PARTS OF THE EXERCISE:
a - In the film review, how long did Katja's husband Nuri spend in prison, and for what?
b - Reproduce the film review word for word, covering the stretch from "AKA  Real Life" through "things in perspective.".

EXERCISE PASSAGE:
___
AKA  Real Life Horror  Original title:  Aus dem Nichts  (out of nowhere)

There is a Stoic practise connected to the Latin phrase memento mori (remember death). It’s not a practise for the faint-hearted. The practitioner is asked to remind him- or herself, actively, every day, that one’s death or the death of those closest to you, could come at any moment, out of nowhere, usually not out of the direction you are expecting it. The purpose of the practise is to keep in touch with reality and to put (mundane, everyday) things in perspective.

Death out of nowhere is exactly what happens to Katja (excellent Diane Kruger), the main character in Fatih Akin’s new movie In the Fade. One moment she has a husband and a son, the next moment they are dead, killed by a terror attack, the only fatalities. A home-made bomb exploded in the Turkish neighbourhood of a big German town where Katja’s Turkish husband had his business.

Katja is in shock and suffers immensely. Her pain is sometimes almost unbearable to watch. The worst scene, real life horror, is seeing her coiled up in her son’s bed, screaming, mad with grief. She struggles to make sense out of what has happened, as does the police. One of the very first questions they ask Katja, after the victims have been identified as her son and husband, is whether her husband was religious. She is confused and doesn’t understand the question. The police, like the audience, expects the terror to be connected to Muslim extremism. But it isn’t. The next lead the police pursues is drug related. Katja’s husband Nuri spent four years in prison for dealing drugs. Surely he must have continued dealing, they are well aware of, the wife was just ignorant of it. That seems to be their reasoning, and Katja’s mother agrees with the police. But death didn’t come out of that direction either. Nor is there a connection to the mafia or other criminal organizations.
___
DATASET CONTENT:
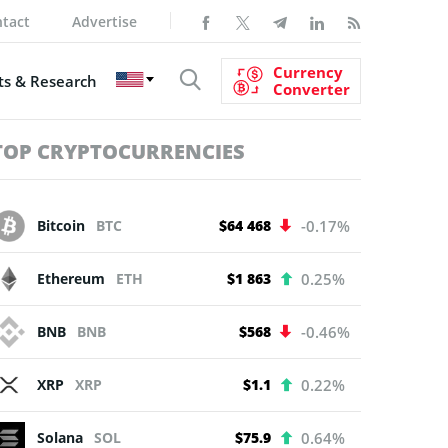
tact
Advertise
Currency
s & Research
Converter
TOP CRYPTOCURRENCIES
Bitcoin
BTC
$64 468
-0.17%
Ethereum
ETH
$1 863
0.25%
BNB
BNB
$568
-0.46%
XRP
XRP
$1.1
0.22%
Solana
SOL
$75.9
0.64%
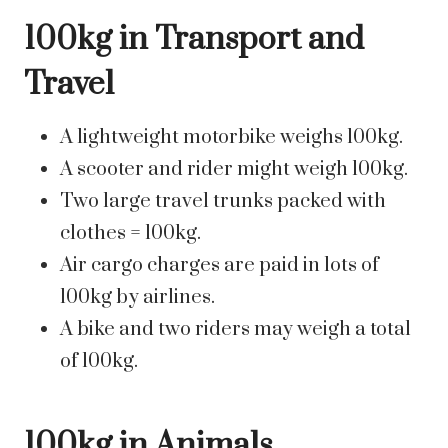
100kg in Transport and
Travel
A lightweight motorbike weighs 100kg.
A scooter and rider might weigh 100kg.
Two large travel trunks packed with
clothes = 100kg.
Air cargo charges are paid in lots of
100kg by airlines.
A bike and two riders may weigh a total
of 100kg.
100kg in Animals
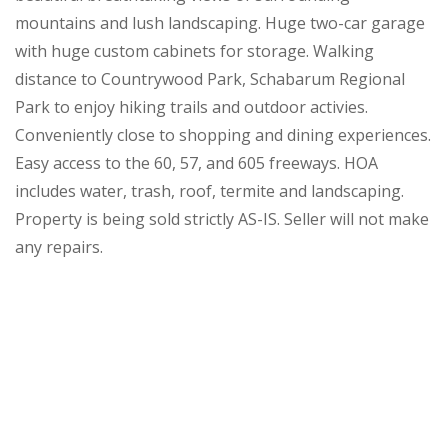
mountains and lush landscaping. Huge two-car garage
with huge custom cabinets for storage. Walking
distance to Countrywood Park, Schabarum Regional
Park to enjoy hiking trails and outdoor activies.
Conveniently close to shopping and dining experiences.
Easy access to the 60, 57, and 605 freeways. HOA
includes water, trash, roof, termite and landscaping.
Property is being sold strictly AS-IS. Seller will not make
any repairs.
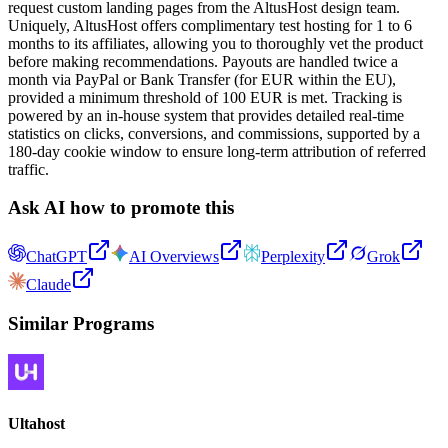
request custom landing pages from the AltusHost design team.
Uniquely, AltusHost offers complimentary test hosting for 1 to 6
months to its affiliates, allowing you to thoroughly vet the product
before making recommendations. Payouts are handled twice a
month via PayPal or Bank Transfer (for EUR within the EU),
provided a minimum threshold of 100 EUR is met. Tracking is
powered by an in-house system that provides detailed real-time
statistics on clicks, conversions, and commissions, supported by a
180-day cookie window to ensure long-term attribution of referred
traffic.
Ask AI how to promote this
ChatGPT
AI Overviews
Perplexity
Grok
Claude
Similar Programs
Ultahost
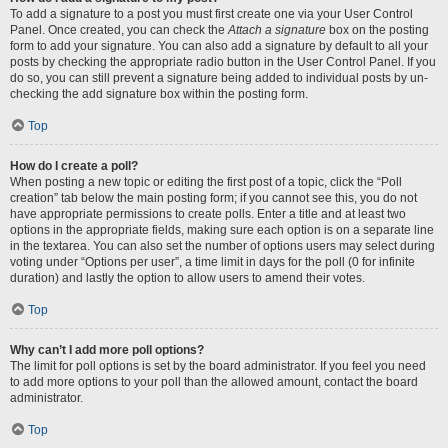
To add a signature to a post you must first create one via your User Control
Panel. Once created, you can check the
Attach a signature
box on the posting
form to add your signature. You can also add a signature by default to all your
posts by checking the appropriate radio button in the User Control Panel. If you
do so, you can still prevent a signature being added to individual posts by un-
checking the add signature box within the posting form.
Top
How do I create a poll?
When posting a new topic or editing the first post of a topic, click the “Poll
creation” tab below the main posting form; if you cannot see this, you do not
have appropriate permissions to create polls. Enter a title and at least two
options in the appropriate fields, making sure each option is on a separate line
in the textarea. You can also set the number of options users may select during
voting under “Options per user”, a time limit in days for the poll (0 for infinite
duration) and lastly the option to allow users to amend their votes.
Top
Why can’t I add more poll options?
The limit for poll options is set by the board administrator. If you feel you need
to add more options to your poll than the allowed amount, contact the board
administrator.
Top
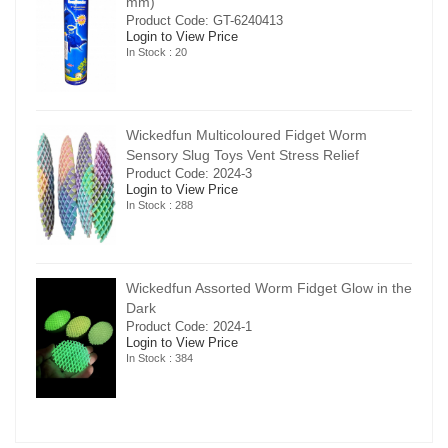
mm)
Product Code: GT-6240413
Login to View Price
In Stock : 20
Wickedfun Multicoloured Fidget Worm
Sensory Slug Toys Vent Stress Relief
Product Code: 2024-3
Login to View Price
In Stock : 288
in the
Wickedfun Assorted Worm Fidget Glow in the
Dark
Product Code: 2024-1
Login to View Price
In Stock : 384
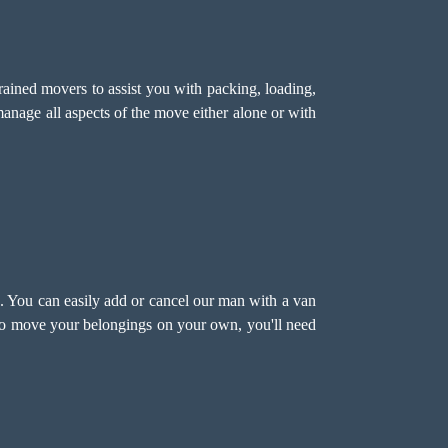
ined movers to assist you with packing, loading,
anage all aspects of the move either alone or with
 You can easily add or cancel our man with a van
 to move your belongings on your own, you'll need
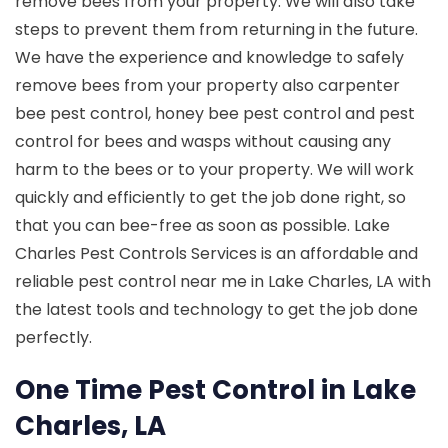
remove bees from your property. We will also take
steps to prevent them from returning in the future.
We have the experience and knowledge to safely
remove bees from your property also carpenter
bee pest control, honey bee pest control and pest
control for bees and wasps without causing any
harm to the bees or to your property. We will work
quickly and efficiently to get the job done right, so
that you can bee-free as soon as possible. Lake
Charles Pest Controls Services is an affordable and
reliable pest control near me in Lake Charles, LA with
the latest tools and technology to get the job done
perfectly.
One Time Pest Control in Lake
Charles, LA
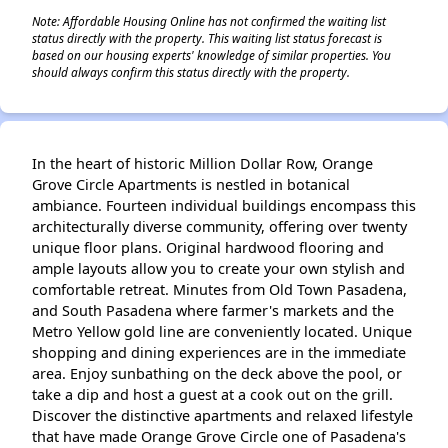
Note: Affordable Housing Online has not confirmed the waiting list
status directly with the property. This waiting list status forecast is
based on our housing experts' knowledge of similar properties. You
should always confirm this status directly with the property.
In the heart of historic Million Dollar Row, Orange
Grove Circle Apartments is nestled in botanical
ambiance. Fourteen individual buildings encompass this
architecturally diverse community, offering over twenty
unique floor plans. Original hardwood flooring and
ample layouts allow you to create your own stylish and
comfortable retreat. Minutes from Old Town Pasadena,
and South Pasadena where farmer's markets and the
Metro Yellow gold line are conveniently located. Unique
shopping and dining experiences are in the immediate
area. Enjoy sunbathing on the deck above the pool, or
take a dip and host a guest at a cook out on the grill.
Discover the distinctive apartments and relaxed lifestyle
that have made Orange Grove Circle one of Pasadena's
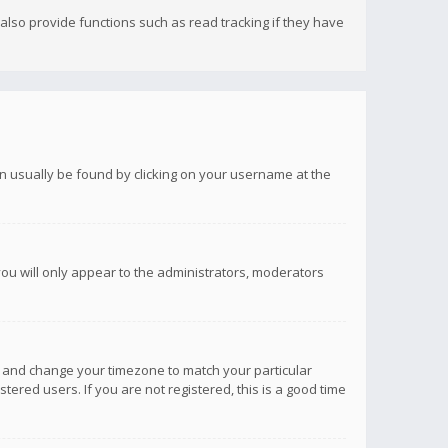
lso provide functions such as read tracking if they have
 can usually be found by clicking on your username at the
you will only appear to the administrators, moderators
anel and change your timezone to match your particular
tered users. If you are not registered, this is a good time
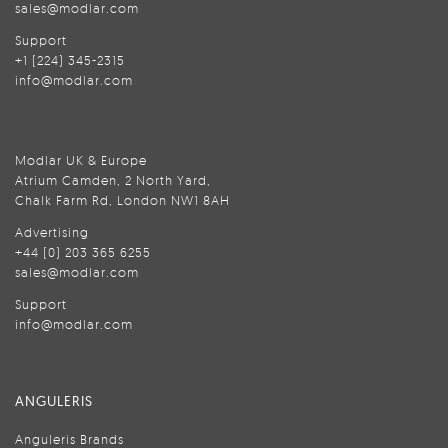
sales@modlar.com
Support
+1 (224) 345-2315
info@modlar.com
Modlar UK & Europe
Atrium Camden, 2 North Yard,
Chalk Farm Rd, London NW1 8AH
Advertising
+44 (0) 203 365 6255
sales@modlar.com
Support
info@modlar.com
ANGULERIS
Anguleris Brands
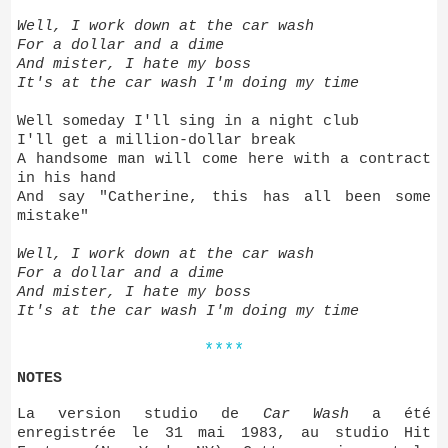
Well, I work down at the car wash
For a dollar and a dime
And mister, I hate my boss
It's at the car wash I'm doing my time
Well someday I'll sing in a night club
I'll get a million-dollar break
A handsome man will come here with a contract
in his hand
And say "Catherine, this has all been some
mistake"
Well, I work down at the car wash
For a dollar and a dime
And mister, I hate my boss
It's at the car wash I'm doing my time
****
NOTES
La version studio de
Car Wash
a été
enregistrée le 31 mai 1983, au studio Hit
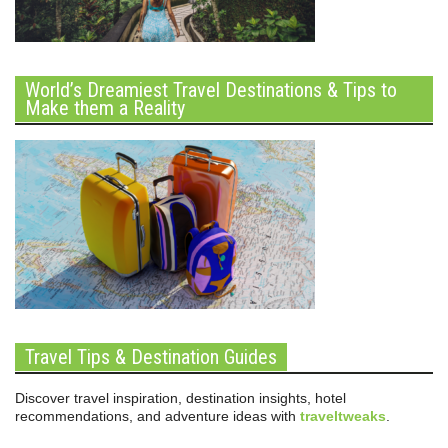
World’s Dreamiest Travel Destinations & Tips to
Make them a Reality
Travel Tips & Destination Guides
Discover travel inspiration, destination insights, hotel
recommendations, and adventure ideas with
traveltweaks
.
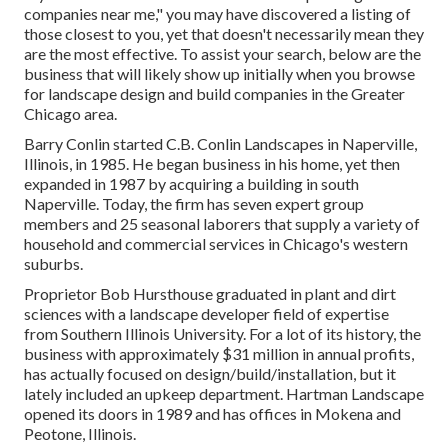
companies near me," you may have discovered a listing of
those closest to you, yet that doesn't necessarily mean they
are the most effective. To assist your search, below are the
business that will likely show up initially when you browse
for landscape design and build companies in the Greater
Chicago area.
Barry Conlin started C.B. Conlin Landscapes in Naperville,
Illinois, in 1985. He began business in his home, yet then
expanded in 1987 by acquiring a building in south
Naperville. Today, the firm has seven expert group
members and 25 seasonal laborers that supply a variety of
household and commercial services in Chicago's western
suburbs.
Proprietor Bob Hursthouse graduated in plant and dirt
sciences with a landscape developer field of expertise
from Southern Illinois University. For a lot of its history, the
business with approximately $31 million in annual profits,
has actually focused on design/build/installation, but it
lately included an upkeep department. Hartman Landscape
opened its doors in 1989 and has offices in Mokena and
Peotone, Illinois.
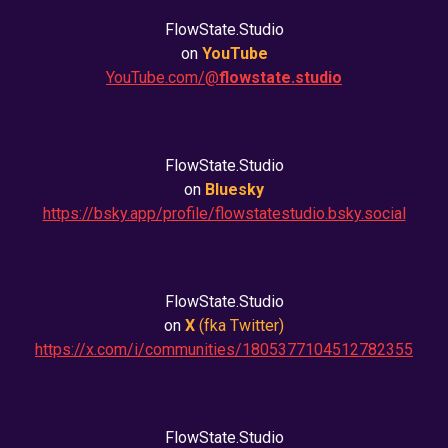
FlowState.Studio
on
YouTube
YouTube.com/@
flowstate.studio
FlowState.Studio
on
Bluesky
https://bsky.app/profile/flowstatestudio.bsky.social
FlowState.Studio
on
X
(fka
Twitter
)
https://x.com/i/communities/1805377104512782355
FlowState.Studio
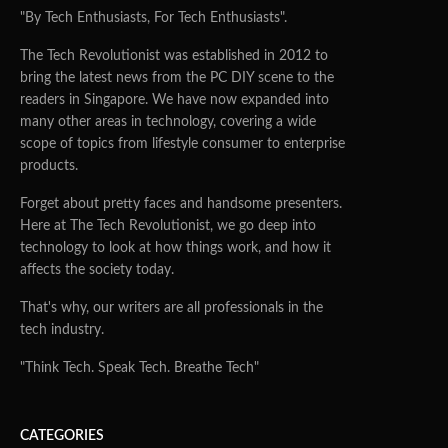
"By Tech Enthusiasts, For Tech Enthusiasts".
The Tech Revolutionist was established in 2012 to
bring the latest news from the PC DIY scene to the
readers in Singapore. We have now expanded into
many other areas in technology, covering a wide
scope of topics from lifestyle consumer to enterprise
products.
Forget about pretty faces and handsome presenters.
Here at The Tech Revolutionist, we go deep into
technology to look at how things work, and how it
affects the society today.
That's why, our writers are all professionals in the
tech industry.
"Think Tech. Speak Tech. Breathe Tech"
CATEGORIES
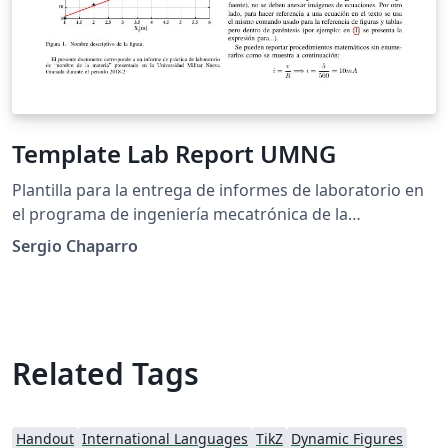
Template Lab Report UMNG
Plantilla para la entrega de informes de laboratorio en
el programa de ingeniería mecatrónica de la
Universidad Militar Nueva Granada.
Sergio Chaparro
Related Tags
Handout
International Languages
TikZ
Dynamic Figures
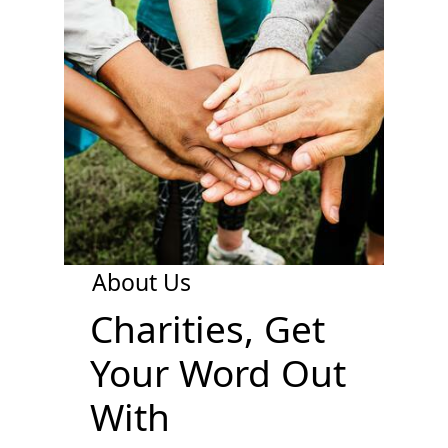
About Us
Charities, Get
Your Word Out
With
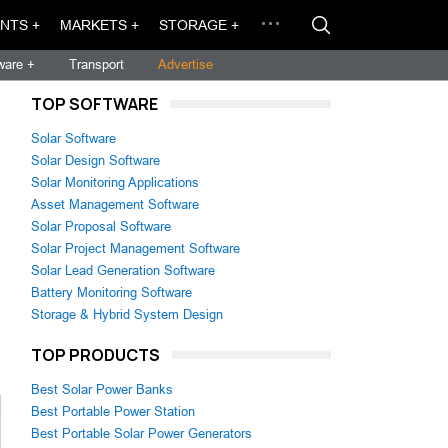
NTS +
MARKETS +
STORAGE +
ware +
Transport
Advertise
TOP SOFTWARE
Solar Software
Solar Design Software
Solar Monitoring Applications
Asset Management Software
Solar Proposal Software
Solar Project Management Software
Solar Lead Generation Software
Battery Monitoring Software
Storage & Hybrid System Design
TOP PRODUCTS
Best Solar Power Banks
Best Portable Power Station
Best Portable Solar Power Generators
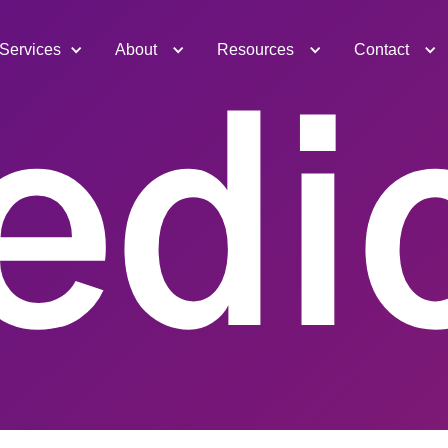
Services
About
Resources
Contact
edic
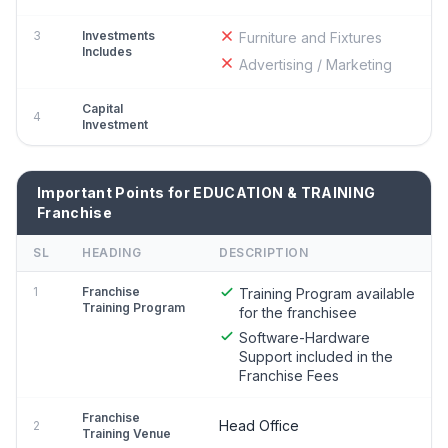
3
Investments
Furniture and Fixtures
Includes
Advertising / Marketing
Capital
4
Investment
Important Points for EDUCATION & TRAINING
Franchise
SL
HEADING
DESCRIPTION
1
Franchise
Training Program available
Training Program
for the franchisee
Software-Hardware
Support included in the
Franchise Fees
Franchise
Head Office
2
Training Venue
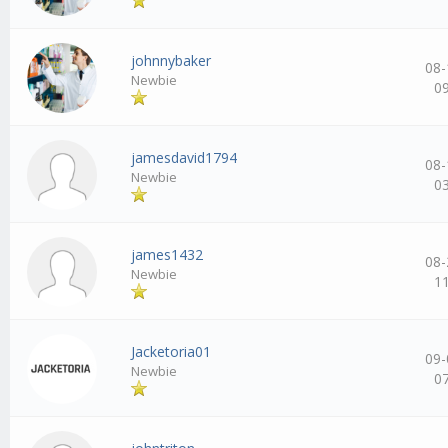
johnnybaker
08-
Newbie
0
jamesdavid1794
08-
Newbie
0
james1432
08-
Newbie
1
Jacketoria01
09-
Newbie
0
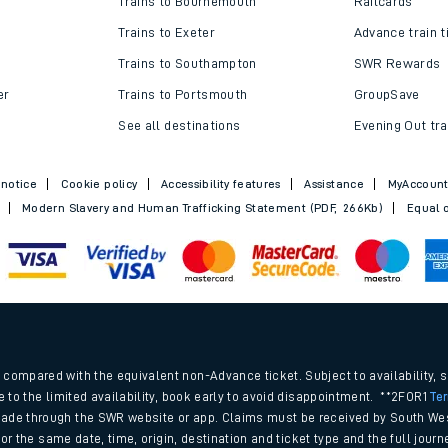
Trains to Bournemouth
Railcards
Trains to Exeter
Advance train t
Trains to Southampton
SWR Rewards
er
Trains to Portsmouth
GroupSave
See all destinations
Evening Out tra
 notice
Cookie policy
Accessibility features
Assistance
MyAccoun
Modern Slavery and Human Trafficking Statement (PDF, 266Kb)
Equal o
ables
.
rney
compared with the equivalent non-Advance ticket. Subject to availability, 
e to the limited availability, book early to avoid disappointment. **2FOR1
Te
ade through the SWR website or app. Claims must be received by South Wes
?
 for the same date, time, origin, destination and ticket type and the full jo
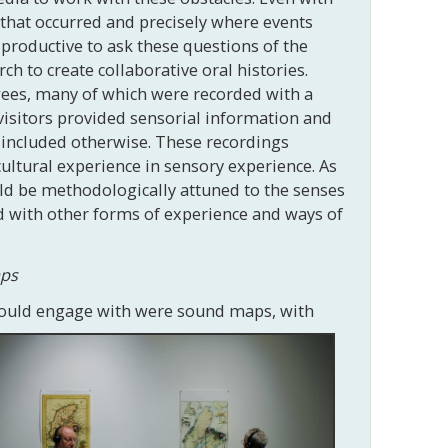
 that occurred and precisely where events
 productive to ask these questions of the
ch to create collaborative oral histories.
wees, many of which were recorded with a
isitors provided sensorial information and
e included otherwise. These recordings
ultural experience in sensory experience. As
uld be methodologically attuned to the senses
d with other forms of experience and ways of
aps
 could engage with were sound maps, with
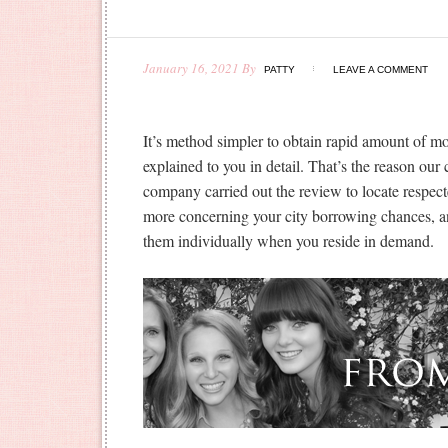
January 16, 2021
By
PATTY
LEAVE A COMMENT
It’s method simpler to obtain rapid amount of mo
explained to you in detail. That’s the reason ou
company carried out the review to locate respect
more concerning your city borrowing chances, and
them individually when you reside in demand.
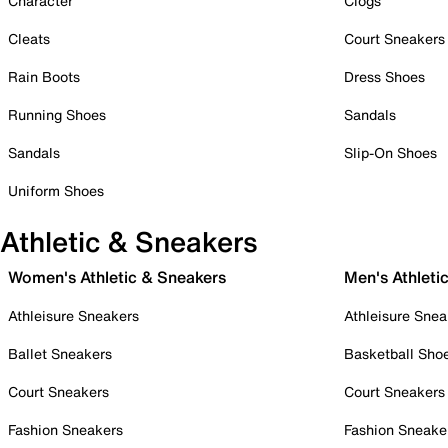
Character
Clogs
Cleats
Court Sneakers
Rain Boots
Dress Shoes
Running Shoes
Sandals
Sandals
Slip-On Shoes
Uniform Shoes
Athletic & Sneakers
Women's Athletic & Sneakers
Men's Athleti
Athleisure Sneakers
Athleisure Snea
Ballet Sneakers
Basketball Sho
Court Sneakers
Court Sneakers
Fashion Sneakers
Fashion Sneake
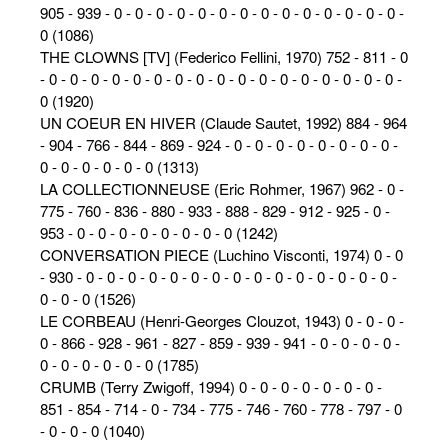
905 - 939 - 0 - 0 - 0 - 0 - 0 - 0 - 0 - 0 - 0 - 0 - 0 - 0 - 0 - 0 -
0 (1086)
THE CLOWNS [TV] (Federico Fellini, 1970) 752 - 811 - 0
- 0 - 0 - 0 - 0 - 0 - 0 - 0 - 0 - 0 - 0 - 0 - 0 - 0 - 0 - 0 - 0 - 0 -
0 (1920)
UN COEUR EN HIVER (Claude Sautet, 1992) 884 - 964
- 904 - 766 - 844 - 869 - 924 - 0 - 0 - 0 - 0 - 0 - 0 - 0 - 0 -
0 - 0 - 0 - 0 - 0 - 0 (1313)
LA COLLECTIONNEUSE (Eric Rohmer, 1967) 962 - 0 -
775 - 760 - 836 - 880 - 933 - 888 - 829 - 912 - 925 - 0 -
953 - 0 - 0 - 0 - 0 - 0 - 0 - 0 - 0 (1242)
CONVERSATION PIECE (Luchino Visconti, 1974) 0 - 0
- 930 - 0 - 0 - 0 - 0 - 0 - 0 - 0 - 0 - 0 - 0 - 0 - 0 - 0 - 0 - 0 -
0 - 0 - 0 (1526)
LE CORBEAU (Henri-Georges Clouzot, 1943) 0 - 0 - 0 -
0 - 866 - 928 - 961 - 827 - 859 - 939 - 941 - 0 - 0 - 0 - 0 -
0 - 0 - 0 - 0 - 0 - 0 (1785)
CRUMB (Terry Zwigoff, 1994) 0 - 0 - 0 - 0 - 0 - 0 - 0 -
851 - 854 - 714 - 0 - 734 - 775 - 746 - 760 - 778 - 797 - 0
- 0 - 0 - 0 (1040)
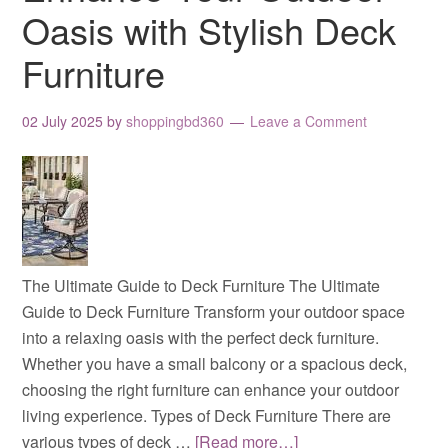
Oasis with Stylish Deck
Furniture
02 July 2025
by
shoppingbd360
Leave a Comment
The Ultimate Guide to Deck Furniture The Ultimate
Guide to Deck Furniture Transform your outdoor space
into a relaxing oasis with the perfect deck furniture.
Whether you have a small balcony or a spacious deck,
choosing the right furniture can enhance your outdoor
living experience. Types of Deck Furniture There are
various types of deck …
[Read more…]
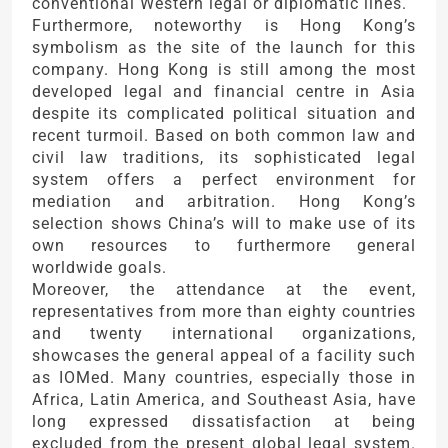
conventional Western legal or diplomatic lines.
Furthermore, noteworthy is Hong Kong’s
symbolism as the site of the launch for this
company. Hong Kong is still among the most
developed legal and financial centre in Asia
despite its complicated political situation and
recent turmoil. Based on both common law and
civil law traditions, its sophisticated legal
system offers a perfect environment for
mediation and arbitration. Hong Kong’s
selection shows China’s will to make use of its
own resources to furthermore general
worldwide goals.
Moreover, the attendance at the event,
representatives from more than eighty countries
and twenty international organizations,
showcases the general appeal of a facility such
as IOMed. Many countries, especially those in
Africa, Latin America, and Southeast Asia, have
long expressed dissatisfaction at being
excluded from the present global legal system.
___
OUTPUTS IN ORDER:
a - Four years, for dealing drugs.

b -
AKA  Real Life Horror  Original title:  Aus dem Nichts  (out of nowhere)

There is a Stoic practise connected to the Latin phrase memento mori (remember death). It’s not a practise for the faint-hearted. The practitioner is asked to remind him- or herself, actively, every day, that one’s death or the death of those closest to you, could come at any moment, out of nowhere, usually not out of the direction you are expecting it. The purpose of the practise is to keep in touch with reality and to put (mundane, everyday) things in perspective.